Krzysztof Wyszkowski: Wałęsa żąda ode mnie ogłoszenia, że nie był TW SB

Lech Wałęsa kolejny raz pozwał Krzysztofa Wyszkowskiego za naruszenie swoich dóbr osobistych nieprawdziwymi wypowiedziami. Chodzi o te, w których pozwany sugerował, że wygrał wcześniejszy proces z Wałęsą i nazywał go tajnym współpracownikiem, który brał pieniądze od SB za donoszenie na kolegów. Wyszkowski opublikował na swojej stronie pozew, który otrzymał 16 września.
T. Gutry Krzysztof Wyszkowski: Wałęsa żąda ode mnie ogłoszenia, że nie był TW SB
T. Gutry / Tygodnik Solidarność
Kancelaria reprezentująca Lecha Wałęse wnosi m. in. o:
 

"Zobowiązanie Pozwanego Krzysztofa Wyszkowskiego do zaniechania działań naruszających dobra osobiste Pana Lecha Wałęsy poprzez zaniechanie rozpowszechniania i publikowania nieprawdziwych informacji stanowiących, że Pan Lech Wałęsa przegrał z Pozwanym Krzysztofem Wyszkowskim proces sądowy o naruszenie dóbr osobistych Pana Lecha Wałęsy, wszczęty w związku z oświadczeniami Pozwanego Krzysztofa Wyszkowskiego, iż Pan Lech Wałęsa współpracował ze Służbą Bezpieczeństwa i pobierał za to pieniądze;"


Dalej czytamy::

"Wnoszę o zobowiązanie Pozwanego Krzysztofa Wyszkowskiego do dopełnienia czynności potrzebnych do usunięcia skutków naruszenia dóbr osobistych Pana Lecha Wałęsy poprzez nakazanie Pozwanemu usunięcie, na jego koszt, wszelkich publikacji dokonanych przez Pozwanego (bezpośrednio lub pośrednio, w tym na jego zlecenie) dotyczących tego, że Pan Lech Wałęsa przegrał z Pozwanym Krzysztofem Wyszkowskim proces sądowy o naruszenie dóbr osobistych Pana Lecha Wałęsy związany z oświadczeniami Pozwanego Krzysztofa Wyszkowskiego, o tym że Pan Lech Wałęsa współpracował ze Służbą Bezpieczeństwa i pobierał za to pieniądze, tj. publikacji na stronach internetowych."

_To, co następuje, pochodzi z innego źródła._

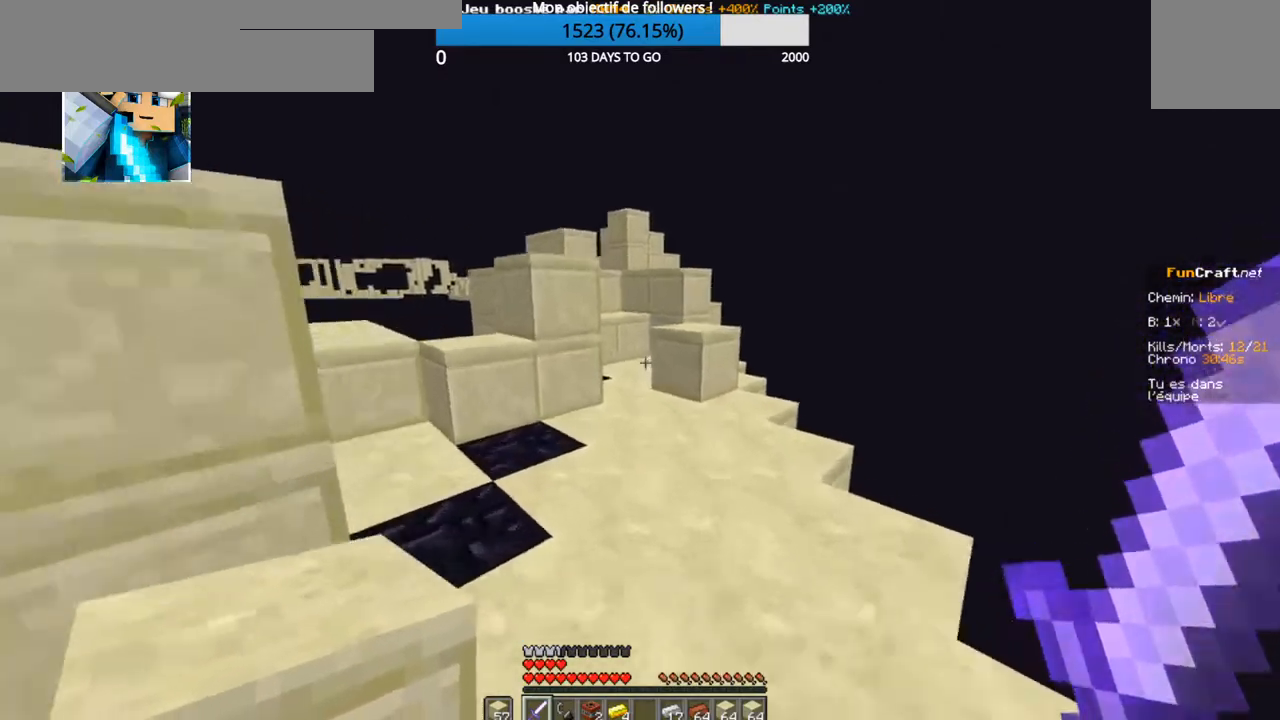
{"keys": ["z"], "events": []}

Wałęsa domaga się też odczytania w głównych programach informacyjnych i opublikowania na licznych portalach oświadczenia następującej treści:
 

„Ja, Krzysztof Wyszkowski, przepraszam Pana Prezydenta Lecha Wałęsę, za rozpowszechnianie nieprawdziwych informacji, dotyczących tego, że Lech Wałęsa przegrał proces sądowy dotyczący naruszenia jego dóbr osobistych wszczęty w związku z moimi nieprawdziwymi twierdzeniami o współpracy Lecha Wałęsy ze Służbą Bezpieczeństwa i pobieraniu za to pieniędzy.

Oświadczam, że to Pan Prezydent Lech Wałęsa wygrał powyższy proces i Sąd Apelacyjny w Gdańsku, I Wydział Cywilny prawomocnym wyrokiem z dnia 24 marca 2011 roku, I ACa 1520/10, zobowiązał mnie do przeproszenia Pana Lecha Wałęsę oraz złożenia oświadczenia o następującej treści:

<W dniu 16 listopada 2005 r. w programach informacyjnych „Panorama" II programu TVP i „Fakty" telewizji TVN wyemitowano moje oświadczenie, iż powód Lech Wałęsa współpracował ze Służbą Bezpieczeństwa i pobierał za to pieniądze. To oświadczenie stanowiło nieprawdę i naruszało godność osobistą i dobre imię Lecha Wałęsy, wobec czego ja Krzysztof Wyszkowski odwołuje je w całości i przepraszam Lecha Wałęsę za naruszenie jego dóbr osobistych. >

Oświadczam, że mimo nałożonego na mnie obowiązku, powyższego wyroku nigdy nie wykonałem oraz wprowadzałem opinię publiczną w błąd, że powyższy proces wygrałem, za co przepraszam Pana Prezydenta Lecha Wałęsę."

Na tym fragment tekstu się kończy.